Cambridge, Massachusetts-based design firm KlingStubbins, in cooperation with Croxton Collaborative Architects, has achieved a LEED Gold rating from USGBC for the Johnson Hall of Science at St. Lawrence University; the project is the sixth for which KlingStubbins has earned LEED certification during 2008. The 122,000-square-foot building will house the biology and chemistry departments and is St. Lawrence’s first phase of a project which will also call for the construction of an additional 120,000 square feet. The school’s four existing science buildings will be renovated over the next three phases to create additional academic space for physics, math, geology, and computer science.

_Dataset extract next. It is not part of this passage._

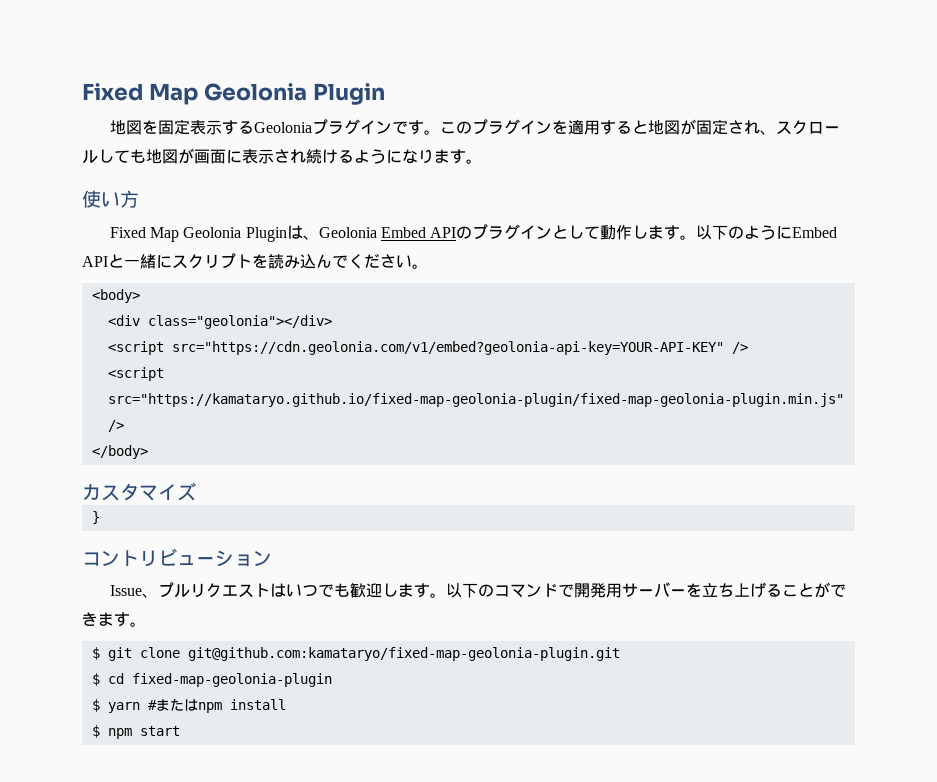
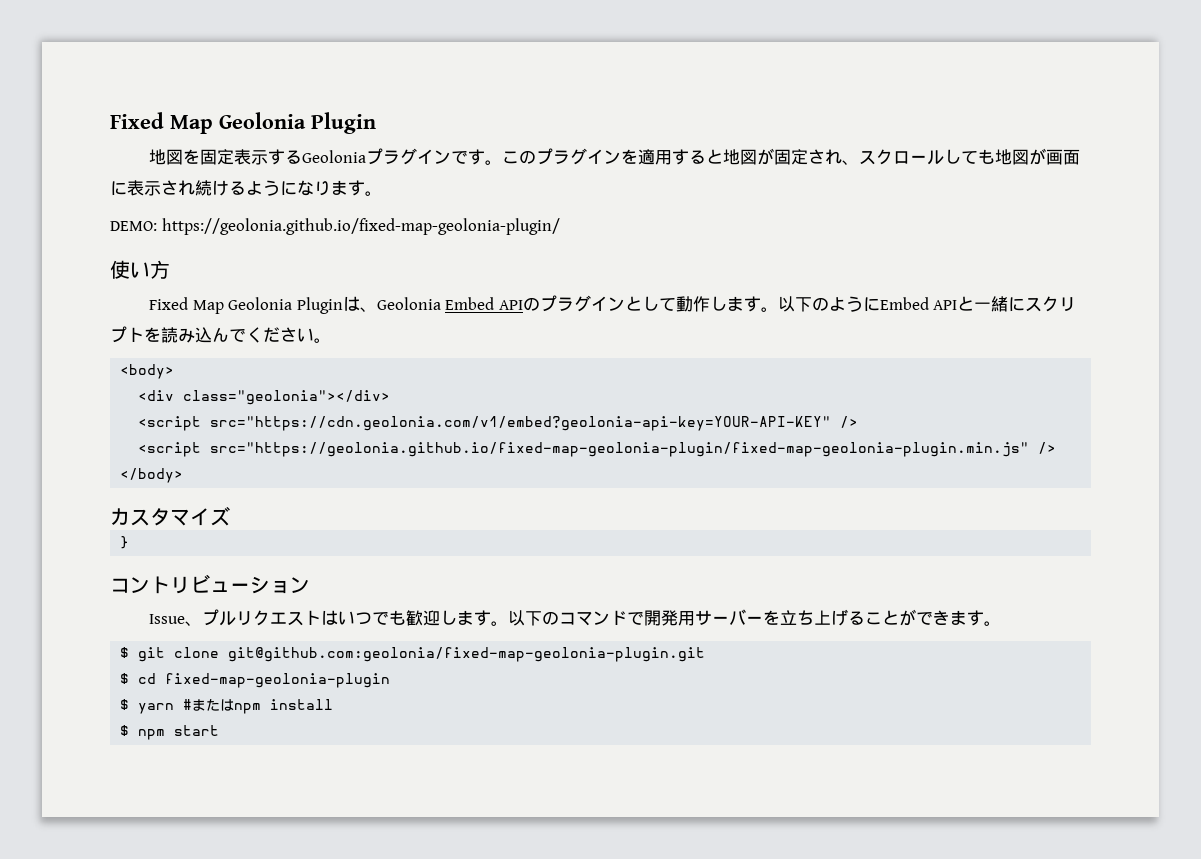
(482, 161) none -> [110,218,560,235] // DEMO: https://geolonia.github.io/fixed-map-geolonia-plugin/
[107,393,844,407] src="https://kamataryo.github.io/fixed-map-geolonia-plugin/fixed-map-geolonia-plugin.min.js" -> [210,442,1030,457] src="https://geolonia.github.io/fixed-map-geolonia-plugin/fixed-map-geolonia-plugin.min.js"
[187,647,620,661] git@github.com:kamataryo/fixed-map-geolonia-plugin.git -> [228,647,706,662] git@github.com:geolonia/fixed-map-geolonia-plugin.git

Johnson Hall scored 41 LEED points for a high-insulation building envelope roof, “daylight dimming” lighting, HVAC occupancy sensors, heat recovery on ventilation exhaust, and high-performance glazing. The building is oriented on a north/south axis and separated into two interconnected wings in order to provide maximum daylight to interior program spaces. Each room receives indirect sunlight during 50 percent of the day with light during the remainder of the day from a daylight collection system. The school anticipates that the building will use 30 percent less energy than a conventional laboratory.
Back in 2005, Croxton Collaborative received a special leadership award from USGBC for its green building efforts. KlingStubbins is no stranger to academic and healthcare facilities; the firm’s six LEED projects this year include Boston University’s BioSquare Research III building (Core and Shell Pilot Certified) and Emerson College’s Piano Row Residence Hall (Certified).